-------- Extracted entries

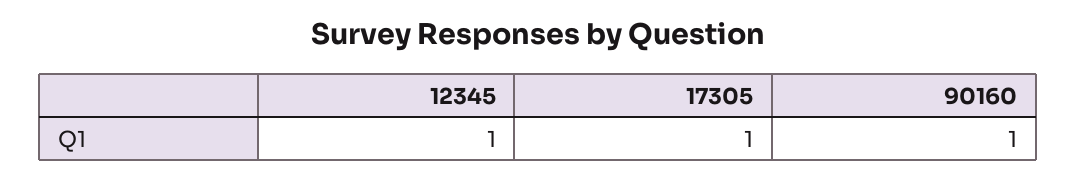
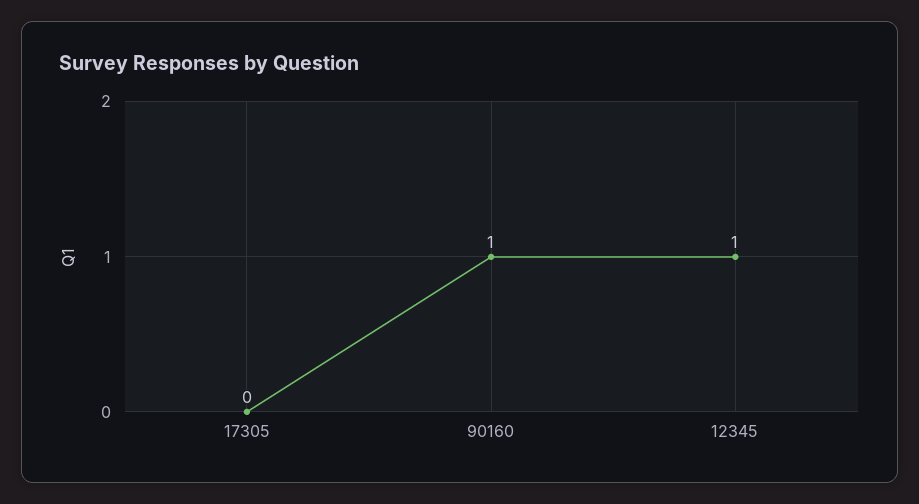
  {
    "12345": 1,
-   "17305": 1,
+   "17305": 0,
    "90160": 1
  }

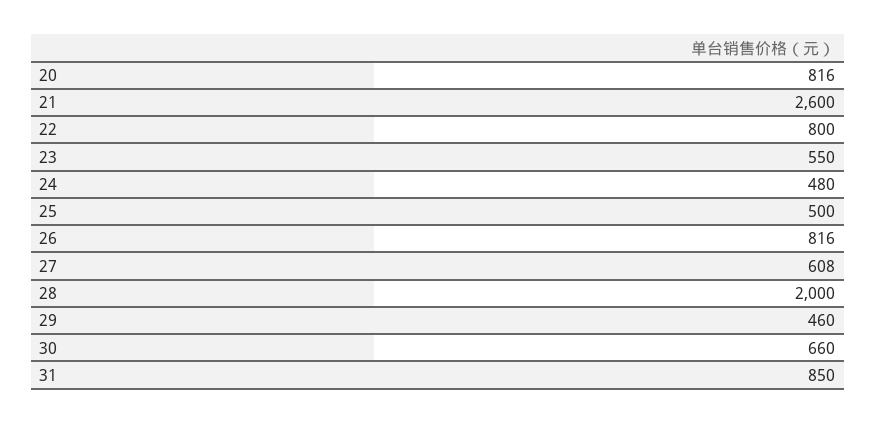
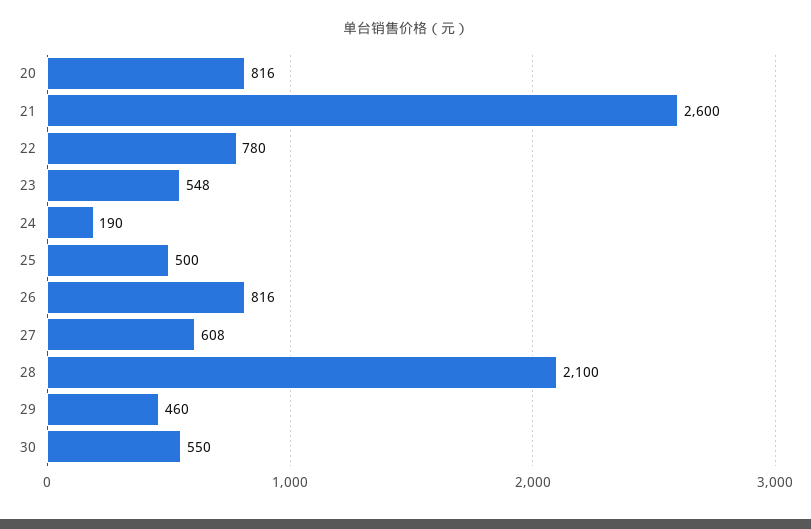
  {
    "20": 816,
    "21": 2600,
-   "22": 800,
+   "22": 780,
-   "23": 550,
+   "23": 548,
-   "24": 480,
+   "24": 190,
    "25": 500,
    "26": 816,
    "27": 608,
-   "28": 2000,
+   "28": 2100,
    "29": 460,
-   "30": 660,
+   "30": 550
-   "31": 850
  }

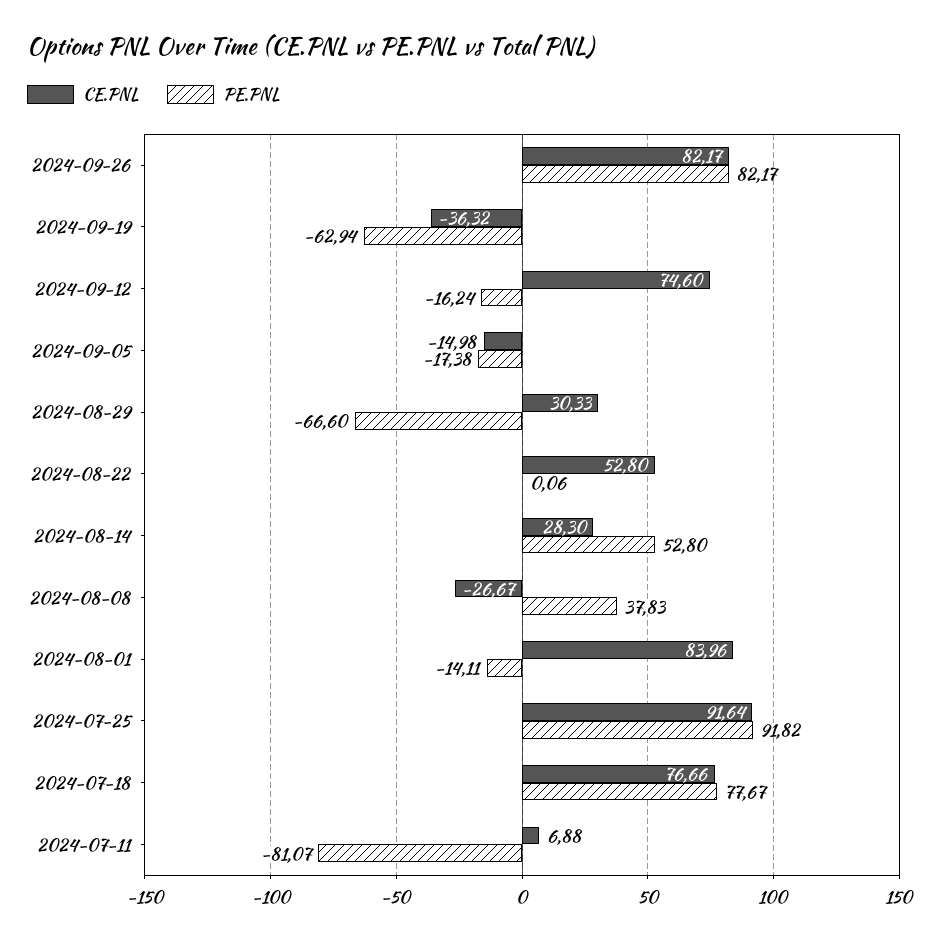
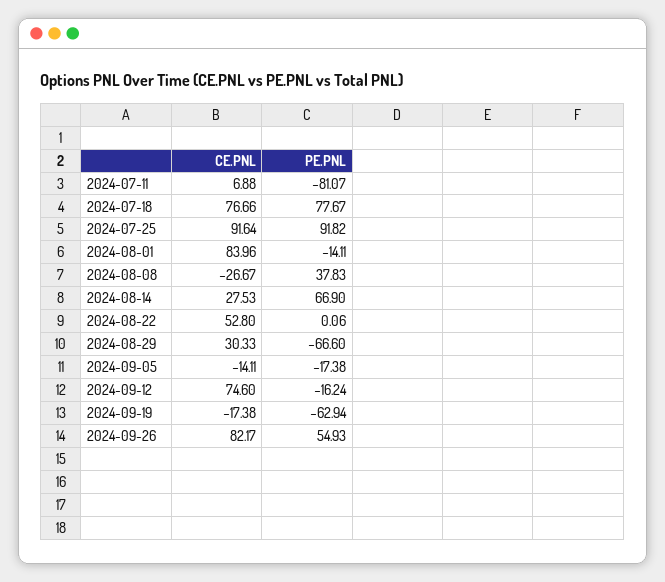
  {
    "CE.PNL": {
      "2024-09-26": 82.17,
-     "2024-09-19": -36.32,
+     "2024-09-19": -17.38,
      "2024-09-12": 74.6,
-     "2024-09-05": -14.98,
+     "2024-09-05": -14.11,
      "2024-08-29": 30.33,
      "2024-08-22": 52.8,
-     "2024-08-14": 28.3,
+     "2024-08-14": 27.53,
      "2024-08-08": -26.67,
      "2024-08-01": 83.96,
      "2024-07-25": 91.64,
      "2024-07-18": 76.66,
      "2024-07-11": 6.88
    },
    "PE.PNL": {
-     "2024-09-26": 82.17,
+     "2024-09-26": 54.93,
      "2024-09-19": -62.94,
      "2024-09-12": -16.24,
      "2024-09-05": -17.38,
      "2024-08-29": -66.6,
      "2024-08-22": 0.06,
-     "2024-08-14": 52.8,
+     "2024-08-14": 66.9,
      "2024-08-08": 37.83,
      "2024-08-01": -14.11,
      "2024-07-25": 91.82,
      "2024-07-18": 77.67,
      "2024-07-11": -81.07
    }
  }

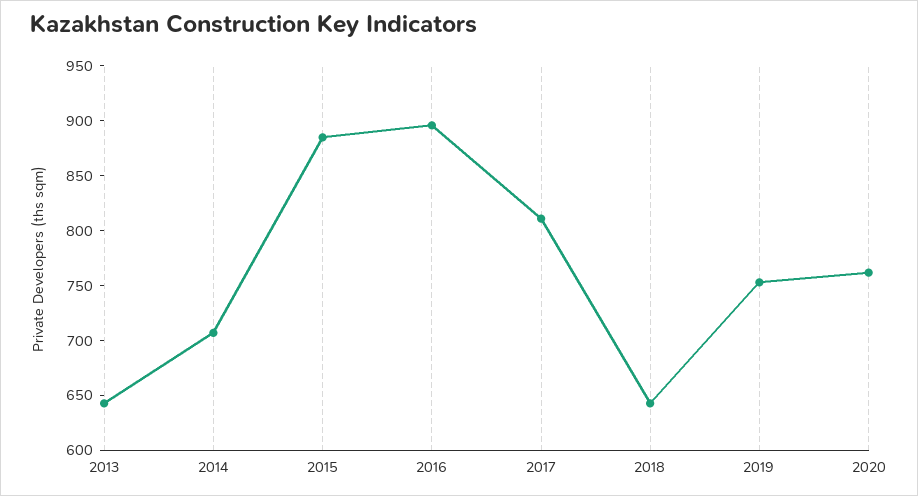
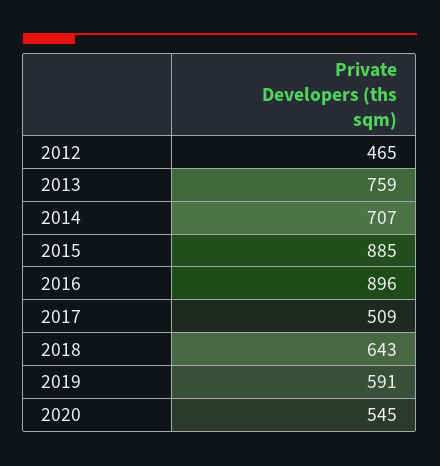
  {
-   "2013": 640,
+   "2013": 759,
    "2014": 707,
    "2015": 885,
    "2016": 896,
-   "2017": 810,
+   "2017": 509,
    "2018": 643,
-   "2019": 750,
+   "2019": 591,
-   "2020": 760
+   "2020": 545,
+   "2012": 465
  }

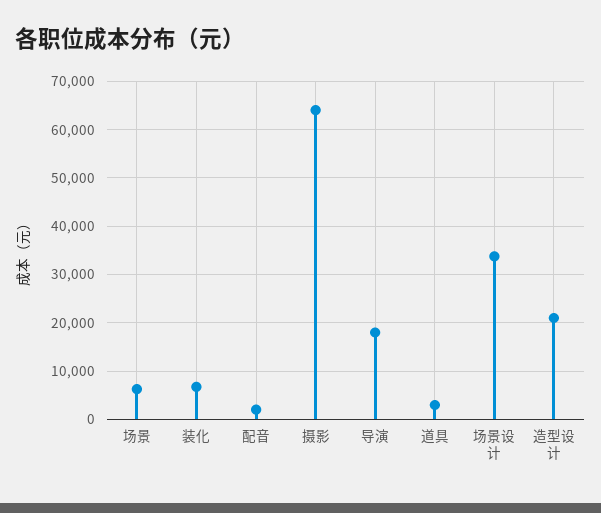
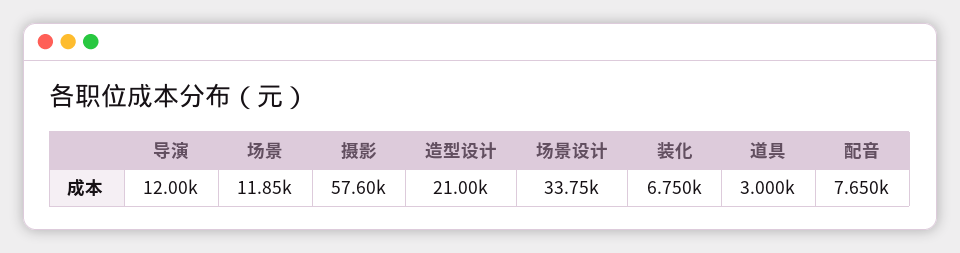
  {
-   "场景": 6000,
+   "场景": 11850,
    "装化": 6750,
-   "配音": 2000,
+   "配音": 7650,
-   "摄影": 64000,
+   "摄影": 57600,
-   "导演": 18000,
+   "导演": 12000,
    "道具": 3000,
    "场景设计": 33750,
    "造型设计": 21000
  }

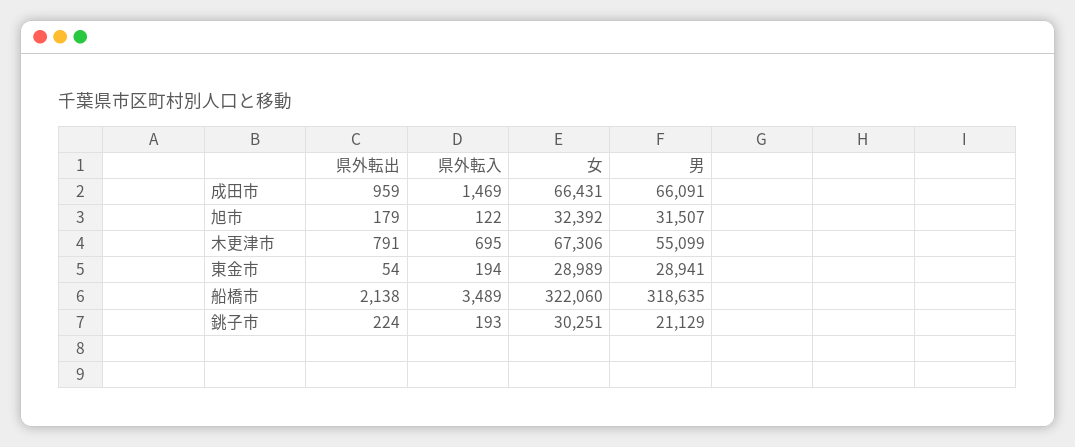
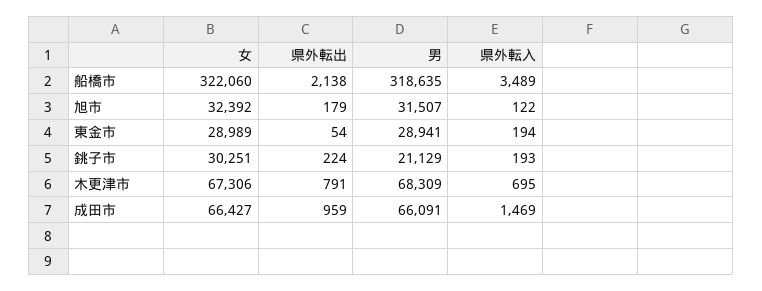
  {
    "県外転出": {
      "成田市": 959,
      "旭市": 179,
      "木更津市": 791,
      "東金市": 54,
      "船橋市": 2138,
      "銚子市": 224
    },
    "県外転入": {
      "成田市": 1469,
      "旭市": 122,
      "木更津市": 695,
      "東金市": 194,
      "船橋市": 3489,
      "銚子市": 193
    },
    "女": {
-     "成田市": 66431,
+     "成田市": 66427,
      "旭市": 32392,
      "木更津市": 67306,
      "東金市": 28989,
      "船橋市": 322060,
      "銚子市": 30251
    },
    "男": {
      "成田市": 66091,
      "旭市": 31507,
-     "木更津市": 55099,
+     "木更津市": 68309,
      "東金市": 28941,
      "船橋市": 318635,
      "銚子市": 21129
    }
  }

----------------

The whole of the data needs to be copied word for word, though not its pictures.

Task solution
  {
    "12345": 1,
-   "17305": 1,
+   "17305": 0,
    "90160": 1
  }

  {
    "20": 816,
    "21": 2600,
-   "22": 800,
+   "22": 780,
-   "23": 550,
+   "23": 548,
-   "24": 480,
+   "24": 190,
    "25": 500,
    "26": 816,
    "27": 608,
-   "28": 2000,
+   "28": 2100,
    "29": 460,
-   "30": 660,
+   "30": 550
-   "31": 850
  }

  {
    "CE.PNL": {
      "2024-09-26": 82.17,
-     "2024-09-19": -36.32,
+     "2024-09-19": -17.38,
      "2024-09-12": 74.6,
-     "2024-09-05": -14.98,
+     "2024-09-05": -14.11,
      "2024-08-29": 30.33,
      "2024-08-22": 52.8,
-     "2024-08-14": 28.3,
+     "2024-08-14": 27.53,
      "2024-08-08": -26.67,
      "2024-08-01": 83.96,
      "2024-07-25": 91.64,
      "2024-07-18": 76.66,
      "2024-07-11": 6.88
    },
    "PE.PNL": {
-     "2024-09-26": 82.17,
+     "2024-09-26": 54.93,
      "2024-09-19": -62.94,
      "2024-09-12": -16.24,
      "2024-09-05": -17.38,
      "2024-08-29": -66.6,
      "2024-08-22": 0.06,
-     "2024-08-14": 52.8,
+     "2024-08-14": 66.9,
      "2024-08-08": 37.83,
      "2024-08-01": -14.11,
      "2024-07-25": 91.82,
      "2024-07-18": 77.67,
      "2024-07-11": -81.07
    }
  }

  {
-   "2013": 640,
+   "2013": 759,
    "2014": 707,
    "2015": 885,
    "2016": 896,
-   "2017": 810,
+   "2017": 509,
    "2018": 643,
-   "2019": 750,
+   "2019": 591,
-   "2020": 760
+   "2020": 545,
+   "2012": 465
  }

  {
-   "场景": 6000,
+   "场景": 11850,
    "装化": 6750,
-   "配音": 2000,
+   "配音": 7650,
-   "摄影": 64000,
+   "摄影": 57600,
-   "导演": 18000,
+   "导演": 12000,
    "道具": 3000,
    "场景设计": 33750,
    "造型设计": 21000
  }

  {
    "県外転出": {
      "成田市": 959,
      "旭市": 179,
      "木更津市": 791,
      "東金市": 54,
      "船橋市": 2138,
      "銚子市": 224
    },
    "県外転入": {
      "成田市": 1469,
      "旭市": 122,
      "木更津市": 695,
      "東金市": 194,
      "船橋市": 3489,
      "銚子市": 193
    },
    "女": {
-     "成田市": 66431,
+     "成田市": 66427,
      "旭市": 32392,
      "木更津市": 67306,
      "東金市": 28989,
      "船橋市": 322060,
      "銚子市": 30251
    },
    "男": {
      "成田市": 66091,
      "旭市": 31507,
-     "木更津市": 55099,
+     "木更津市": 68309,
      "東金市": 28941,
      "船橋市": 318635,
      "銚子市": 21129
    }
  }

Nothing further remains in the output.